- Born: MacLaren Cummings January 23, 1979 (age 47)
- Education: Cornell University
- Occupation: CEO of Terakeet

= Mac Cummings =

American businessman (born 1979)

MacLaren "Mac" Thompson Cummings (born January 23, 1979) is an American entrepreneur and co-founder of Terakeet, a brand reputation management firm.

== Education ==
Cummings was raised in Tully, New York. He attended Manlius Pebble Hill High School in DeWitt, NY. After graduating from high school, Cummings attended Cornell University, where he received his Bachelor of Science degree from the School of Industrial and Labor Relations in 2001.

== Career ==
In 1998, Cummings launched Mindshark Software and Consulting from his Cornell University dorm room and served as CEO. Cummings led Mindshark to several software agreements with clients such as Forbes and General Electric.

=== Terakeet ===
In 2001, Cummings co-founded Terakeet Corporation with business partner, Patrick Danial. Terakeet was founded as voice-recognition software for call centers. It received $600,000 from angel investors, but the company didn't turn a profit so it pivoted to search engine optimization and online reputation management in 2004.

In 2013, Cummings and Danial created Earned Visibility, Inc. and established Terakeet LLC as a subsidiary. Terakeet grew from 75 employees in 2013 to 175 employees in 2015, earning the firm recognition as one of the fastest-growing companies in America, according to Inc. Magazine. The company has over 400 employees and estimated revenue of $100M as of 2022. Fortune magazine named Terakeet one of the best places to work in 2017, 2020, 2021, and 2022.

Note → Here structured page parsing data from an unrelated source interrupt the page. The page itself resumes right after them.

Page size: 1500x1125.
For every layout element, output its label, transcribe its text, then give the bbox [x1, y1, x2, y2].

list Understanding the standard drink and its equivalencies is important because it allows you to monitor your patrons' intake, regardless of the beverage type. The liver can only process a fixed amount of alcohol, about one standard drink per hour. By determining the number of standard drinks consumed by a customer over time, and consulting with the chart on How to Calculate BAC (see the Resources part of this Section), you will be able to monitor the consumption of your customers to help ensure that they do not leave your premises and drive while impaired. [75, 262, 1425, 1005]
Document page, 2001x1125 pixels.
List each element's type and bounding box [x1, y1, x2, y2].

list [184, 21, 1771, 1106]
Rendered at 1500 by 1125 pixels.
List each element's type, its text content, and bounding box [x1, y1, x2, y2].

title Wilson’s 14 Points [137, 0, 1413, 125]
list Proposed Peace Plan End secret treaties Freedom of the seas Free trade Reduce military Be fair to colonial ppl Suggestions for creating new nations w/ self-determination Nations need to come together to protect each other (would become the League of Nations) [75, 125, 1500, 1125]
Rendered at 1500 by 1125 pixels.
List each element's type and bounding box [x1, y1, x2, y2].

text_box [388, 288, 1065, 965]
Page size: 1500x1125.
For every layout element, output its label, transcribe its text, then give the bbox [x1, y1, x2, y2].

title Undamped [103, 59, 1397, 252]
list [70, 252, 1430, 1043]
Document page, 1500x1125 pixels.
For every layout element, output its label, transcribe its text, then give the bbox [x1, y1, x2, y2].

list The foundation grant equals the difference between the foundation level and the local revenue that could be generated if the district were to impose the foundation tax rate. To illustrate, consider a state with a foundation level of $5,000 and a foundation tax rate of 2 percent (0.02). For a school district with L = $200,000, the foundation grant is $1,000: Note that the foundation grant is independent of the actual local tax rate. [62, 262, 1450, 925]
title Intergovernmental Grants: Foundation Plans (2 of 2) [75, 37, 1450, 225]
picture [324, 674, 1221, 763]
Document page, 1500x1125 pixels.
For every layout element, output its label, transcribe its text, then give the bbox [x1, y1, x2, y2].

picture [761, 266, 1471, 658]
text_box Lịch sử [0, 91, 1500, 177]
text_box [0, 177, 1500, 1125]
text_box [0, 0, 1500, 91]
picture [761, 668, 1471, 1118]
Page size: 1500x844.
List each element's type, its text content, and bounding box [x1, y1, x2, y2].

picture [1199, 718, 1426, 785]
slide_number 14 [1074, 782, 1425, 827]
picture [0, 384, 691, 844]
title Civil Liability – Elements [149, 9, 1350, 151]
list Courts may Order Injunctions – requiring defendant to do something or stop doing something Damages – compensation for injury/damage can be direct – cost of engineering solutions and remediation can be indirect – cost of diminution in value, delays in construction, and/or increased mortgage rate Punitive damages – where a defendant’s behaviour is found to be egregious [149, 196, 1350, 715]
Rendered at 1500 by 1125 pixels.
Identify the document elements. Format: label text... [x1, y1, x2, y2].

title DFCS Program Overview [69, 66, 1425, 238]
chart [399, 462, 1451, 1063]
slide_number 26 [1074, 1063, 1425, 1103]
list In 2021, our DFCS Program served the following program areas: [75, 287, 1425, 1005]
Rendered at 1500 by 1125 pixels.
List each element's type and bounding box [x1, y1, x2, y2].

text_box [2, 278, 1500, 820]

Cummings ranked first in New York and ninth in the US on Glassdoor's 2021 Top CEOs for Small and Medium-Sized Businesses list. In 2022, Ernst & Young named Cummings the New York Entrepreneur of the Year. In 2023, Cummings sold Terakeet subsidiary Perlu, LLC, an influencer marketing technology platform, to Publicis Group.

In May 2026, the New York Times reported that in April 2024, Terakeet had been hired by Goldman Sachs to perform online reputation management work for the firm, CEO David M. Solomon, and general counsel Kathryn Ruemmler to help downplay her involvement with Jeffrey Epstein prior to the release of the Epstein files. The article reported that Terakeet’s fees range from $5 to $10 million annually.

== Politics ==
Cummings has been active in local and national politics and has been consulted for fundraising strategies on the technology and web side of campaigns. Cummings served as Director of Internet Finance for Hillary Clinton’s presidential bid from February to June 2008. Hillary Clinton's campaign chairman Terry McAuliffe sought Cummings out to work on the campaign, first as a consultant, then as part of the campaign team after Cummings organized a fundraiser in Syracuse, McAuliffe’s home town. After the Clinton campaign suspended in 2008, Cummings and Terakeet were selected to advise the Obama digital team on its content, blogging, and SEO strategies. After the successful election of Barack Obama in 2008, Terakeet again was solicited to provide technology consulting to the campaign and its technical team. In 2013, Cummings advised then businessman and friend Terry McAuliffe on his run for Governor of Virginia. In 2016, Cummings and Terakeet were brought in during the last weeks of Hillary Clinton's presidential campaign, Hillary for America, to reach out to battleground states in a small role. In 2021, Cummings and his wife, Rochelle, hosted President Bill Clinton at their home in Skaneateles, NY.